A curiosidade era umas das características mais forte dos Crows, ele simplesmente não conseguiu não se aproximar dele, mesmo sabendo que alguém armado poderia sair dele a qualquer momento. O que de fato viria a ocorrer.

Aquele soldado alienígena saiu do abrigo e apontou a arma para ele. Sentir a morte tão próxima fez com que ele se arrependesse da fuga por um momento.

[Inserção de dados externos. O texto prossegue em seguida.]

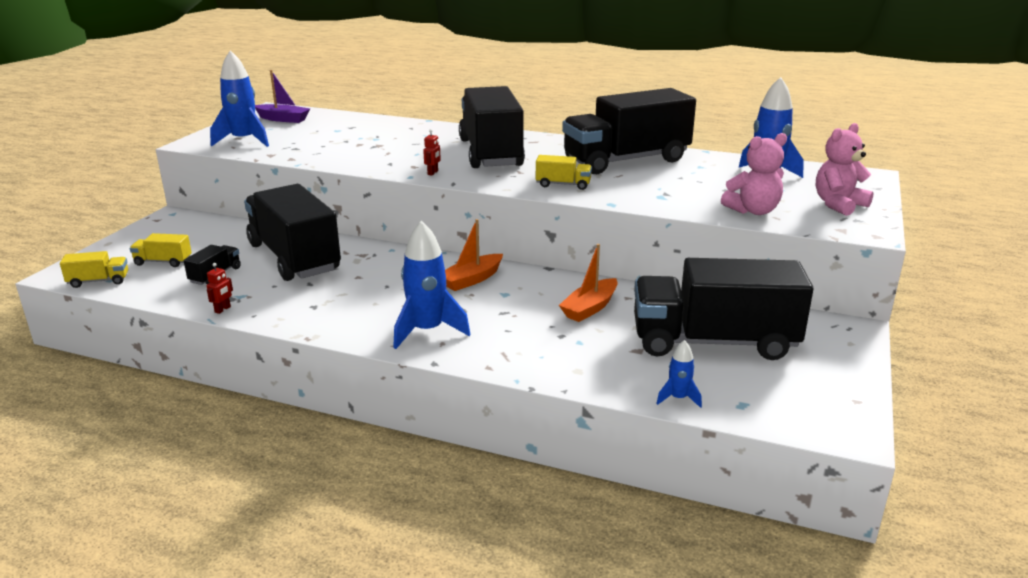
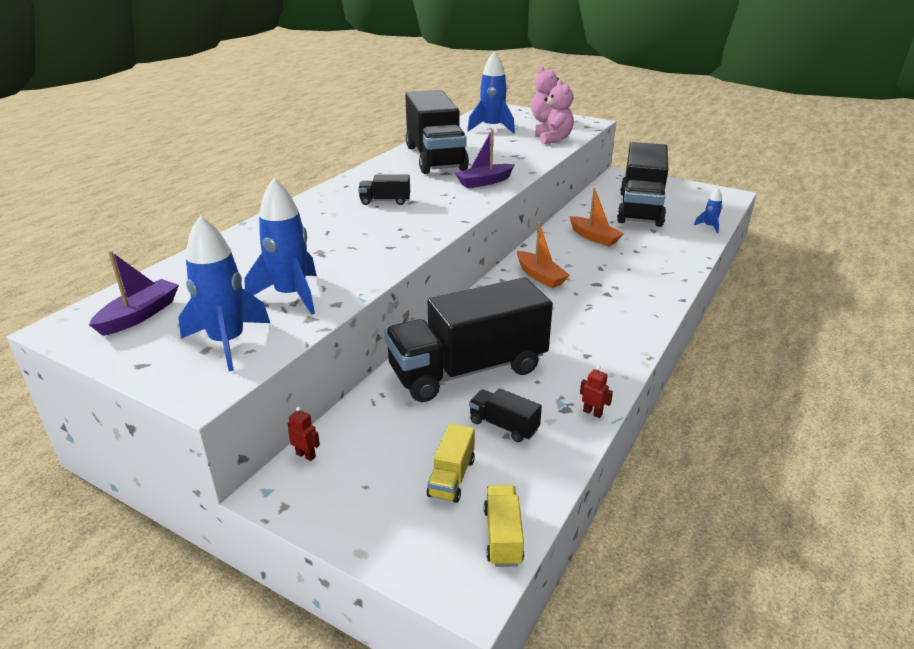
camera: 80 degrees left, 5 degrees up
(427, 331) = (632, 300): blue rocket -> blue rocket (291, 295)
(433, 173) = (431, 228): red robot -> red robot (306, 455)
(490, 153) = (385, 201): black truck -> black truck, size x0.40
(563, 185) = (484, 182): yellow truck -> purple boat

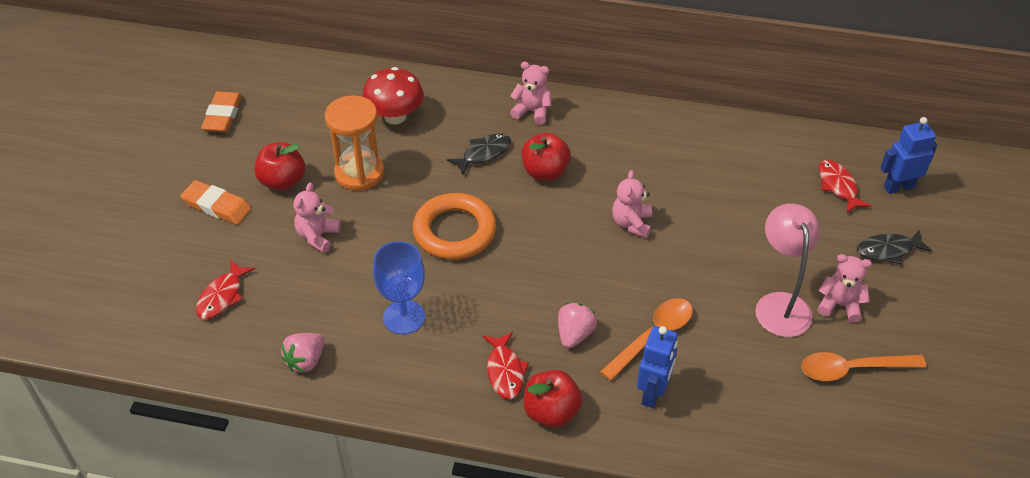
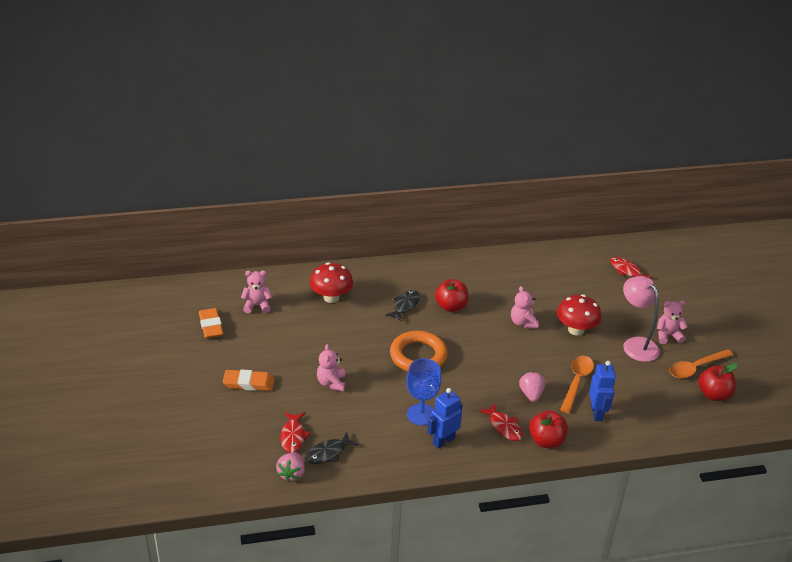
camera: 25 degrees left, 10 degrees down
(282, 181) = (283, 356): red apple -> red apple (713, 394)
(305, 361) = (376, 458): pink strawberry -> pink strawberry (291, 474)
(359, 173) = (332, 338): orange hourglass -> none
(532, 111) = (418, 273): pink teddy bear -> pink teddy bear (257, 305)
(703, 256) = (576, 330): none -> red mushroom
(888, 250) = (675, 299): black fish -> black fish (328, 453)
(898, 187) = (660, 263): blue robot -> blue robot (443, 441)

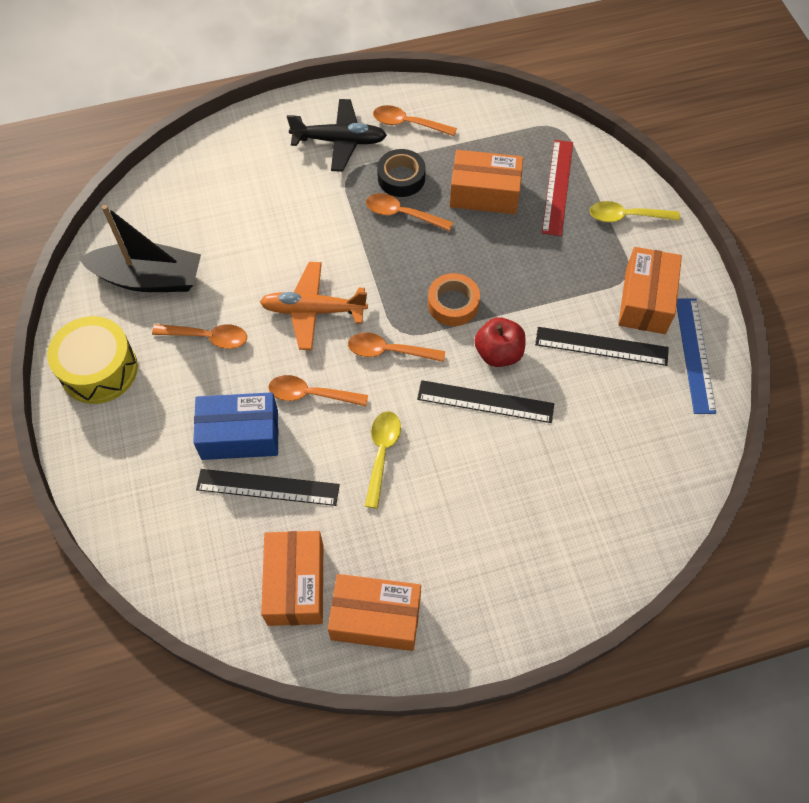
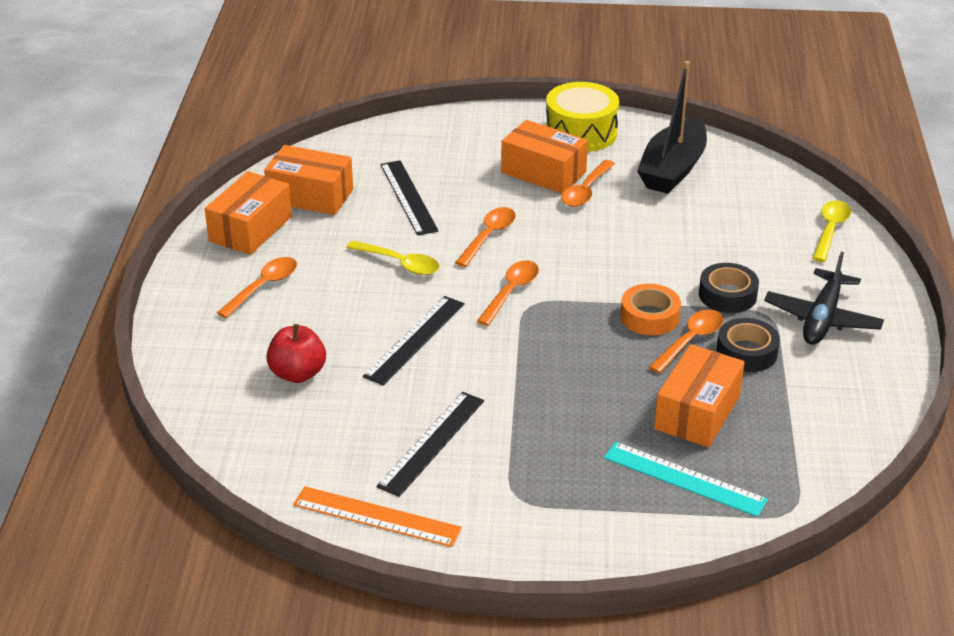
camera: 110 degrees right, 25 degrees down
(240, 435) = (470, 192): blue box -> none
(267, 487) = (408, 197): black ruler -> black ruler turned 45 degrees counterclockwise
(313, 310) = (586, 255): orange plane -> none
(332, 202) = (727, 295): none -> black tape
(408, 124) = (836, 378): orange spoon -> orange spoon (263, 287)
(453, 304) = (547, 348): orange tape -> orange tape (649, 317)
(498, 353) = (466, 363): red apple -> red apple (298, 374)
(557, 187) = (684, 478): red ruler -> turquoise ruler
(626, 216) = (609, 528): yellow spoon -> yellow spoon (830, 230)
(645, 300) = (473, 500): orange box -> orange box (543, 172)
(695, 354) = (376, 517): blue ruler -> orange ruler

Ele imaginou o pânico que os havas devem ter sentido quando viram um inimigo deles capturando um crow. Eles sabiam que não podiam de forma alguma deixar o inimigo ter acesso ao conhecimento dos Crow.

Quando os hava começaram a atirar, ele correu e se abrigou atrás de uma rocha. A curiosidade o obrigou a pôr a cabeça para fora, bem a tempo de ver o soldado desconhecido eliminar os hava. Ele lutava bem, apesar da aparência frágil. A arma dele era muito eficiente. Ele pensou que os hava iam ter problemas sérios com aquela espécie.

Ele havia ficado escondido até o soldado desconhecido recolher seu material de acampamento e ir embora. Então foi até os hava mortos, pegou um rifle e uma arma de assalto. Apesar de muito primitivas, aquelas armas iriam servir por enquanto, ele não podia ficar tão indefeso quanto estava.

Ele pegou algumas rações dos hava, munições e outros objetos. Ele percebeu que um hava ainda estava vivo. A granada não havia conseguido dar fim nele. O crow então usou uma pedra grande, e espatifou o crânio do guerreiro até que não sobrasse nada além de uma massa sangrenta.

O crow usou uma ferramenta afiada para cortar pedaços de carne do corpo do hava. Ele mastigou e engoliu um deles. Ele achou o gosto bom e também pensou que iria precisar daquele alimento nutritivo para enfrentar aquela fase da vida, era a primeira vez que iria ter filhotes.

Ele colocou alguns pedaços do hava em uma mochila, e passou a seguir os rastros do soldado desconhecido. Ele estava intrigado. Se perguntava, por que ele está sozinho e a pé? Por que não pediu ajuda por rádio? Simplesmente não fazia sentido.

A vontade de se vingar dos Hava era muito grande dentro dele. Uma outra espécie poderosa seria um aliado muito útil para alcançar seu objetivo. Mas o risco de ser aprisionado e só trocar de algoz, ou de ser sumariamente morto, era grande. Porém ele pensou que aquele soldado não atirou nele, talvez houvesse como entrar em acordo com eles. E também a curiosidade era algo que ele não conseguia resistir.